:: Available records

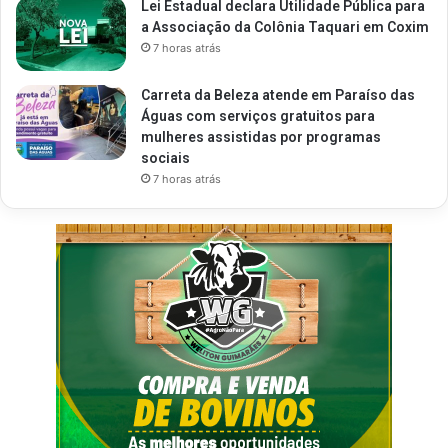
Lei Estadual declara Utilidade Pública para
a Associação da Colônia Taquari em Coxim
7 horas atrás
Carreta da Beleza atende em Paraíso das
Águas com serviços gratuitos para
mulheres assistidas por programas
sociais
7 horas atrás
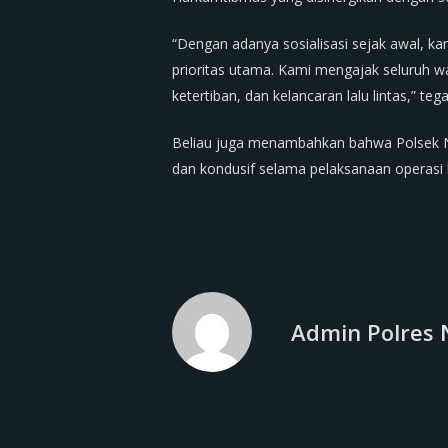
“Dengan adanya sosialisasi sejak awal, kam
prioritas utama. Kami mengajak seluruh 
ketertiban, dan kelancaran lalu lintas,” te
Beliau juga menambahkan bahwa Polsek Ng
dan kondusif selama pelaksanaan operasi 
Admin Polres 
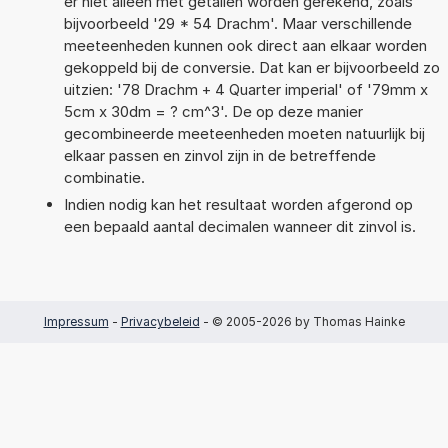
er niet alleen met getallen worden gerekend, zoals
bijvoorbeeld '29 * 54 Drachm'. Maar verschillende
meeteenheden kunnen ook direct aan elkaar worden
gekoppeld bij de conversie. Dat kan er bijvoorbeeld zo
uitzien: '78 Drachm + 4 Quarter imperial' of '79mm x
5cm x 30dm = ? cm^3'. De op deze manier
gecombineerde meeteenheden moeten natuurlijk bij
elkaar passen en zinvol zijn in de betreffende
combinatie.
Indien nodig kan het resultaat worden afgerond op
een bepaald aantal decimalen wanneer dit zinvol is.
Impressum
-
Privacybeleid
- © 2005-2026 by Thomas Hainke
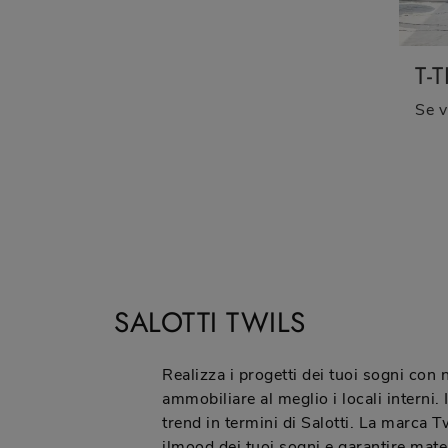
T-
SALOTTI TWILS
Realizza i progetti dei tuoi sogni con
ammobiliare al meglio i locali interni. 
trend in termini di Salotti. La marca Tw
ilmood dei tuoi sogni e garantire mate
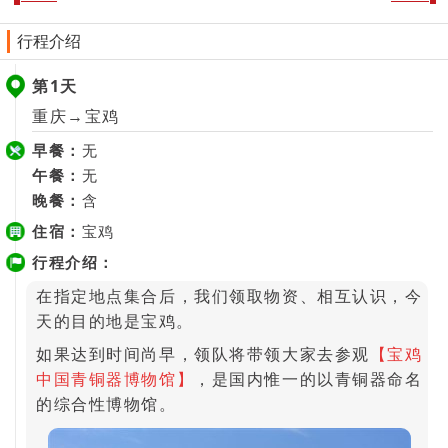
行程介绍
第1天
重庆→宝鸡
早餐：
无
午餐：
无
晚餐：
含
住宿：
宝鸡
行程介绍：
在指定地点集合后，我们领取物资、相互认识，今
天的目的地是宝鸡。
如果达到时间尚早，领队将带领大家去参观
【宝鸡
中国青铜器博物馆】
，是国内惟一的以青铜器命名
的综合性博物馆。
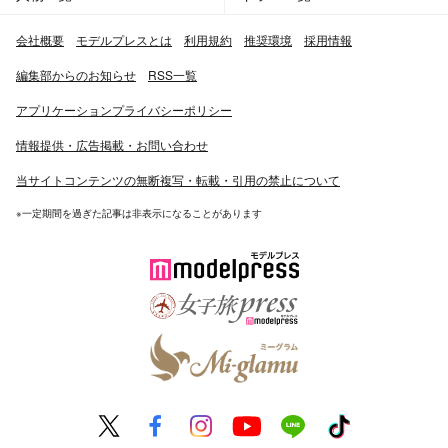
会社概要
モデルプレスとは
利用規約
推奨環境
採用情報
編集部からのお知らせ
RSS一覧
アプリケーションプライバシーポリシー
情報提供・広告掲載・お問い合わせ
当サイトコンテンツの無断複写・転載・引用の禁止について
※一定期間を過ぎた記事は非表示になることがあります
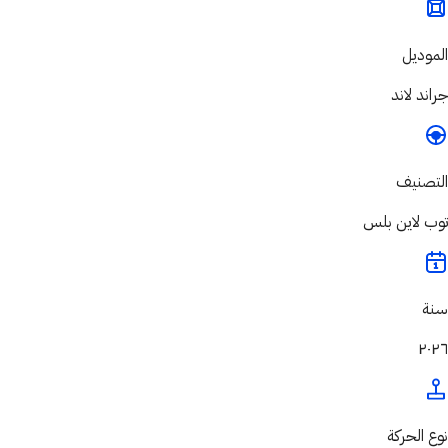
الموديل
جراند لاند
التصنيف
توب لاين بلس
سنة
٢٠٢٦
نوع الحركة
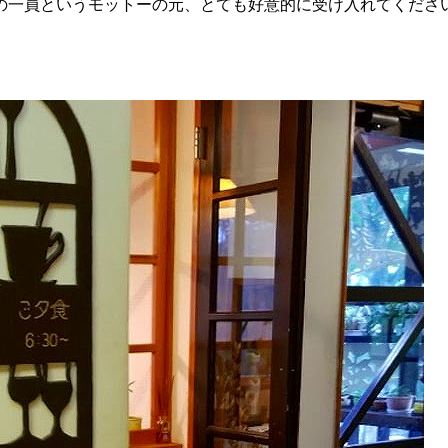
の一員というモットーの元、とても好意的に受け入れてくださ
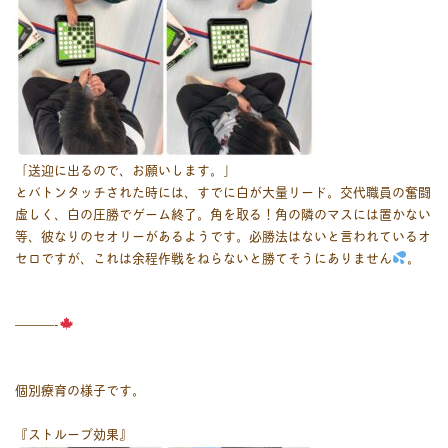
「送迎に出るので、お願いします。」
とバトンタッチされた時には、すでに白が大量リード。交代職員の奮闘
虚しく、白の圧勝でゲーム終了。角を取る！角の隣のマスには置かない
等、彼なりのセオリーがあるようです。必勝法はないと言われているオ
セロですが、これは余程作戦をねらないと勝てそうにありません
。
———-
個別療育の様子です。
『ストループ効果』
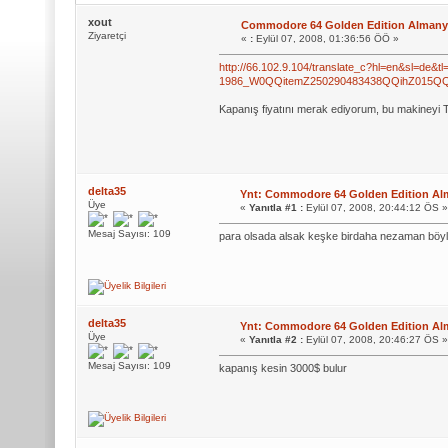
xout
Commodore 64 Golden Edition Almanya
Ziyaretçi
«
:
Eylül 07, 2008, 01:36:56 ÖÖ »
http://66.102.9.104/translate_c?hl=en&sl=de&
1986_W0QQitemZ250290483438QQihZ015Q
Kapanış fiyatını merak ediyorum, bu makineyi Tü
delta35
Ynt: Commodore 64 Golden Edition Alm
Üye
«
Yanıtla #1 :
Eylül 07, 2008, 20:44:12 ÖS »
Mesaj Sayısı: 109
para olsada alsak keşke birdaha nezaman böyle
delta35
Ynt: Commodore 64 Golden Edition Alm
Üye
«
Yanıtla #2 :
Eylül 07, 2008, 20:46:27 ÖS »
Mesaj Sayısı: 109
kapanış kesin 3000$ bulur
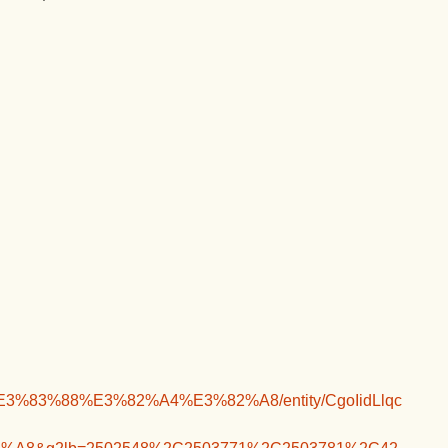
8E%E3%83%88%E3%82%A4%E3%82%A8/entity/CgoIidLlqc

::::

▸ **Your objective**
Only the lines from the one containing "Eylül 07, 2008, 20:44:12" through the last line of the entries belong in the answer, given again exactly. Images stay out.

▸ **Answer section**
Eylül 07, 2008, 20:44:12 ÖS »
Mesaj Sayısı: 109
para olsada alsak keşke birdaha nezaman böyle
delta35
Ynt: Commodore 64 Golden Edition Alm
Üye
«
Yanıtla #2 :
Eylül 07, 2008, 20:46:27 ÖS »
Mesaj Sayısı: 109
kapanış kesin 3000$ bulur
8E%E3%83%88%E3%82%A4%E3%82%A8/entity/CgoIidLlqc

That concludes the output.